Reading equals school successes

Short stuff: Education

Trying to teach a child to read is anything but elementary. Two of my three sons had difficulty and by second grade required Reading Recovery, a reading intervention program. Our third son did not qualify for the program, but now in fifth grade is struggling with comprehension.

Because reading is the foundation upon which learning every other subject rests, it is important that your kids master this skill. Christine Rehak, the reading specialist at Meadow View Elementary School in Plainfield, who has spent 34 of her 38 years in education focused on the field of reading, offers these tips on how to help kids become better readers:

1 Make letter recognition a priority. Make sure preschoolers and kindergartners can recognize letters, can write them and know the sounds they make, Rehak says. Put away the flashcards and the kids will forget to resist. My kids love to play the ABC game when driving. We start with A and it is a race to see who can find the first A on a sign, building or license plate. You have to go in order and we win as a family if we find Z before we get home.

2 Don’t just read a story. Teach pre- or beginning readers how a book works, Rehak says."Show them how you read the words left to right. … Often, young kids don’t associate a difference between the pictures and the words. Show them where the words are and explain that the words are telling a story.”

3 Make reading interactive. When you read to your child, Rehak says to stop periodically to get your child’s take on the story. Ask questions. For example, ask what did Cinderella do to solve her problem, why did she do that, what would have happened if Cinderella had done this instead? Doing this helps your child develop critical thinking skills, she says.

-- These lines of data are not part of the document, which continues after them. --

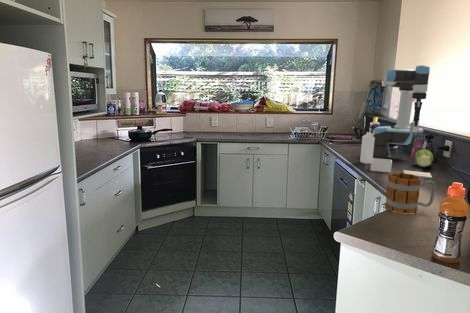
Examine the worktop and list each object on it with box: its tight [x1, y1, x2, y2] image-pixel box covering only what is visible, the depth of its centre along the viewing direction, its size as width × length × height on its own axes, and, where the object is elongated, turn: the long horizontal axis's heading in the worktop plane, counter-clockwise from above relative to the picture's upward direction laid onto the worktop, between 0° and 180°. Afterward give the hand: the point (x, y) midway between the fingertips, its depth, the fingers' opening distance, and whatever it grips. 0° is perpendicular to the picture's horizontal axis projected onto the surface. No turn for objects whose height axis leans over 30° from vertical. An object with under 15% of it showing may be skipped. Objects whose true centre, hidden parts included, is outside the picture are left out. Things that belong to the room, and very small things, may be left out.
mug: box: [384, 172, 437, 214], centre depth 151 cm, size 20×14×15 cm
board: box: [403, 169, 433, 179], centre depth 216 cm, size 11×15×1 cm
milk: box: [359, 131, 375, 164], centre depth 242 cm, size 6×6×22 cm
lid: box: [387, 121, 420, 134], centre depth 214 cm, size 11×17×6 cm, turn 65°
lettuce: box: [413, 148, 434, 168], centre depth 237 cm, size 12×21×11 cm, turn 152°
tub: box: [369, 157, 393, 174], centre depth 223 cm, size 10×12×7 cm
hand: (414, 131), depth 212 cm, fingers closed on lid, 4 cm apart
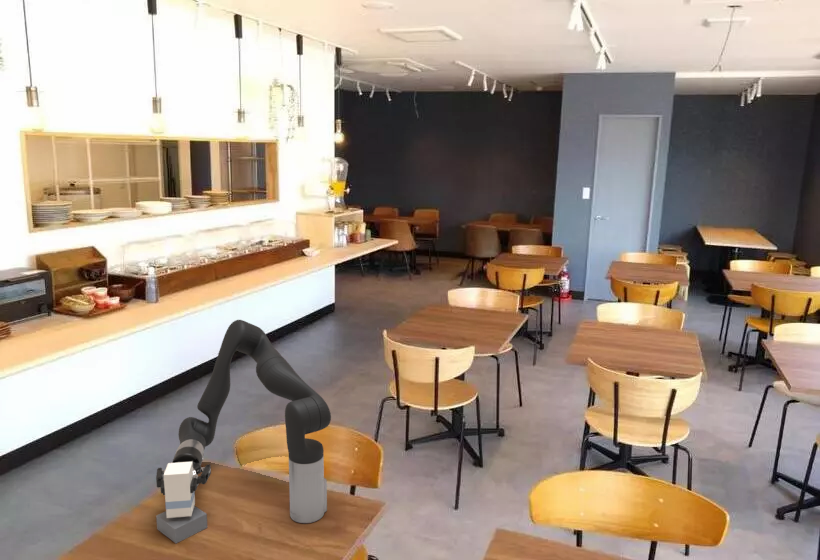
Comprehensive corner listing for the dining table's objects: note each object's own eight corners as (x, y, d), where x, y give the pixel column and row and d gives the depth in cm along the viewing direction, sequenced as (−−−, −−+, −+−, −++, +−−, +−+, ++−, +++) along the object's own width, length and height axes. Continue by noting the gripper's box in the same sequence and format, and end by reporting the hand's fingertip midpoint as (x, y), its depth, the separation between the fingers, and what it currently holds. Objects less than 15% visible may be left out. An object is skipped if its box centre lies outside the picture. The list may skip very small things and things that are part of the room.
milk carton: (170, 504, 166) (168, 463, 164) (195, 502, 167) (192, 461, 165) (166, 518, 160) (163, 475, 158) (191, 516, 162) (188, 473, 159)
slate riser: (188, 514, 171) (187, 501, 170) (207, 527, 166) (206, 513, 165) (157, 529, 164) (156, 515, 164) (175, 543, 159) (174, 529, 158)
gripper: (160, 447, 174) (146, 479, 158) (214, 444, 177) (206, 475, 160) (162, 472, 176) (148, 506, 160) (216, 468, 178) (208, 502, 162)
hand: (177, 490), depth 160 cm, fingers closed on milk carton, 6 cm apart
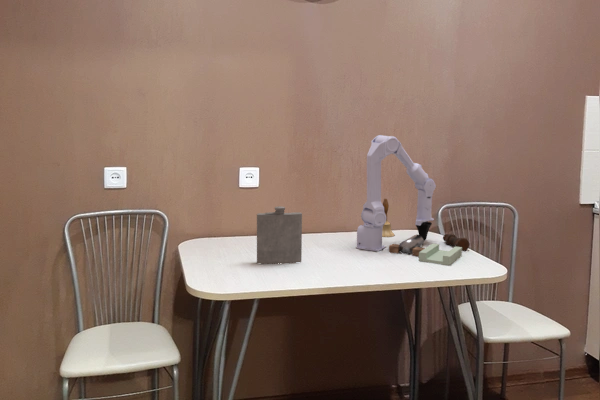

4 Try partner reading if your child is struggling. You read a page and have them read the same page. Rehak says this will help them with fluency. Having a child read into a tape recorder also helps. With my kindergartner, we take turns reading. I read a short book and hand it over to her. She"reads” it to me using the pictures as prompts. In the beginning the stories were nothing alike. Now she comes very close.

5 Help your kids find books they want to read."Getting them to want to read is half the problem,” Rehak says."If they like sports, find books about sports.” What they read is secondary at this point. Even comics can provide practice to an otherwise reluctant reader. My fifth-grader gets to read Archie comics for 20-30 minutes before lights out. They were my favorite, too.